§ What needs to be done
Return a copy of every line in the records that includes the word "chev".

Records from a data source
*** Block opens ***

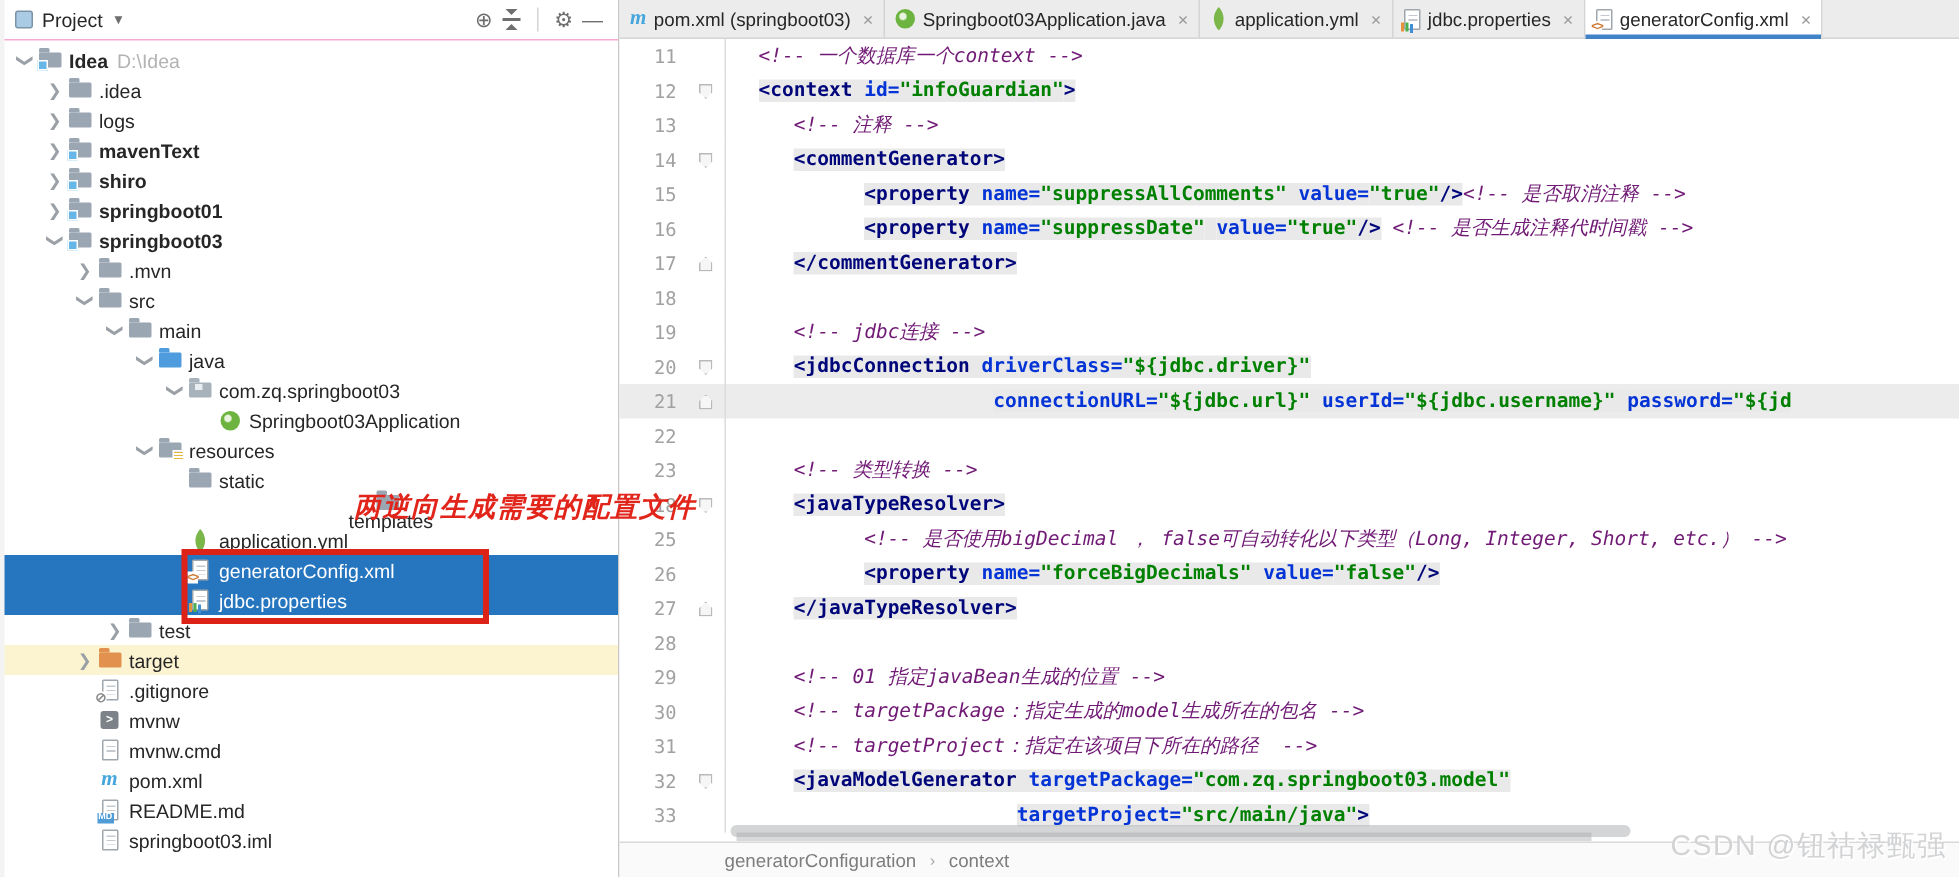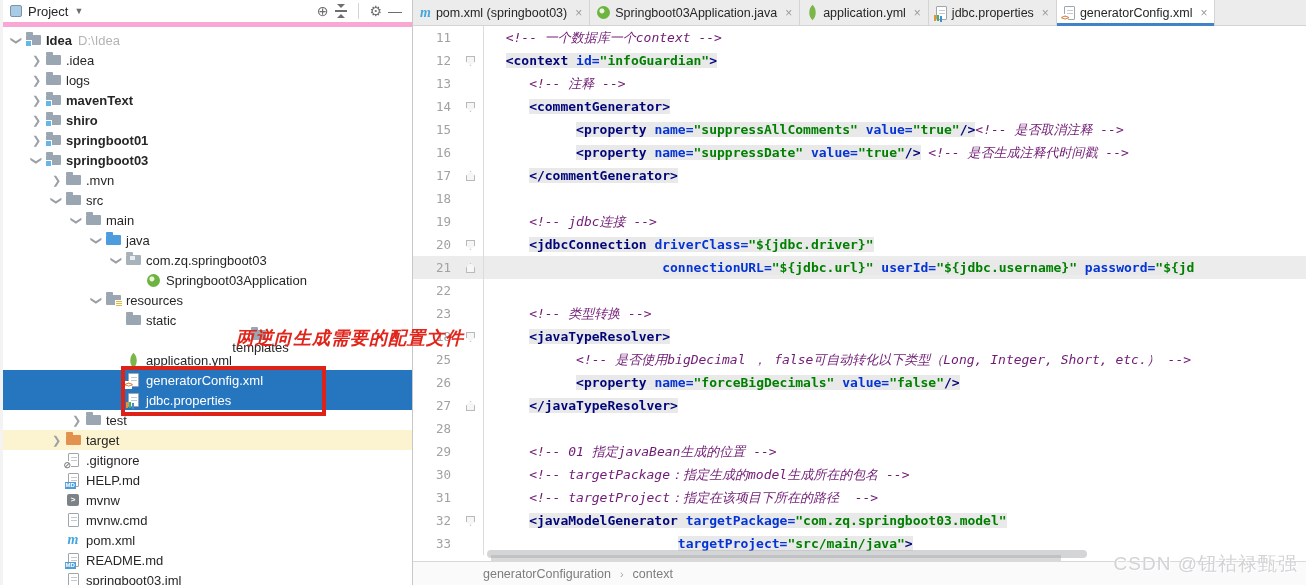--- a/index.html
+++ b/index.html
@@ -10,7 +10,7 @@
   .ppanel { position:absolute; left:0; top:0; width:413px; height:585px; background:#fff;
             border-right:1px solid #c8c8c8; border-left:3px solid #f3f3f3; }
   .phead { height:27px; display:flex; align-items:center; padding:0 10px 0 7px; gap:6px;
-           border-bottom:5px solid #f9a8d4; font-size:13px; color:#262626; }
+           border-bottom:1px solid #f9a8d4; font-size:13px; color:#262626; }
   .phead-spacer { flex:1; }
   .win-icon { width:12px; height:12px; border:1px solid #7d94a8; background:#a9cbe4; border-radius:2px; }
   .caret-down { font-size:9px; color:#6e6e6e; }

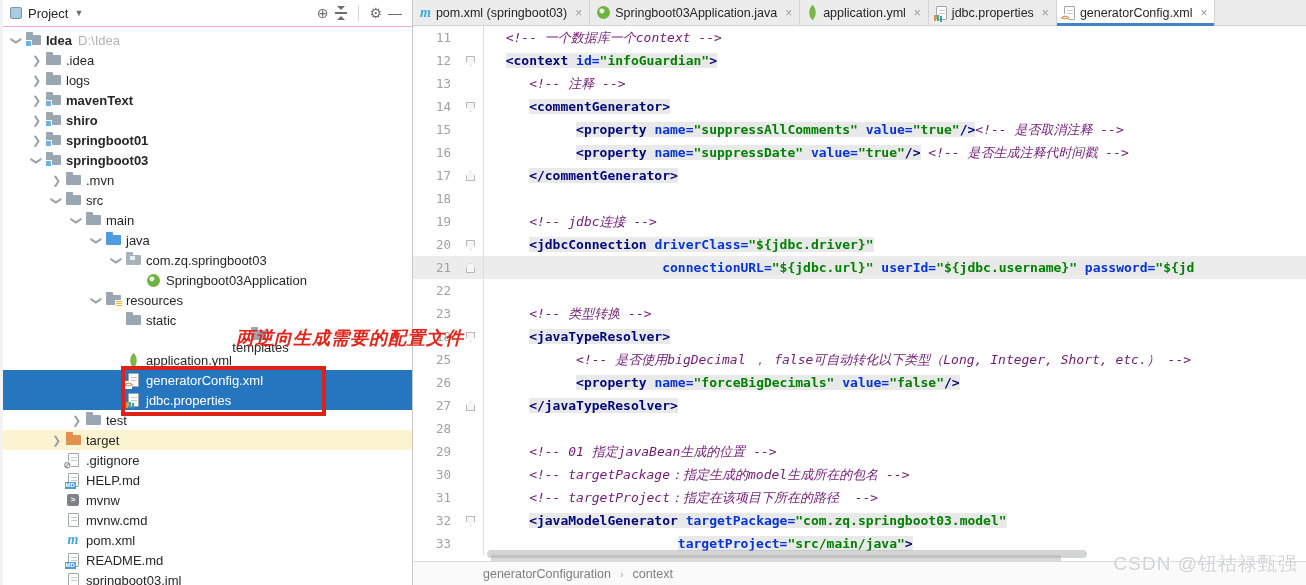--- a/index.html
+++ b/index.html
@@ -300,15 +300,6 @@
         <div class="trow" style="padding-left: 46px;">
           <span class="chev"></span>
           <span class="iconbox">
-            <span class="i-page">
-              <span class="badge b-md">MD</span>
-            </span>
-          </span>
-          <span class="lbl ">HELP.md</span>
-        </div>
-        <div class="trow" style="padding-left: 46px;">
-          <span class="chev"></span>
-          <span class="iconbox">
             <span class="i-term">&gt;</span>
           </span>
           <span class="lbl ">mvnw</span>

*** Block closes ***

§ Exercise response
           <span class="chev"></span>
-          <span class="chev"></span>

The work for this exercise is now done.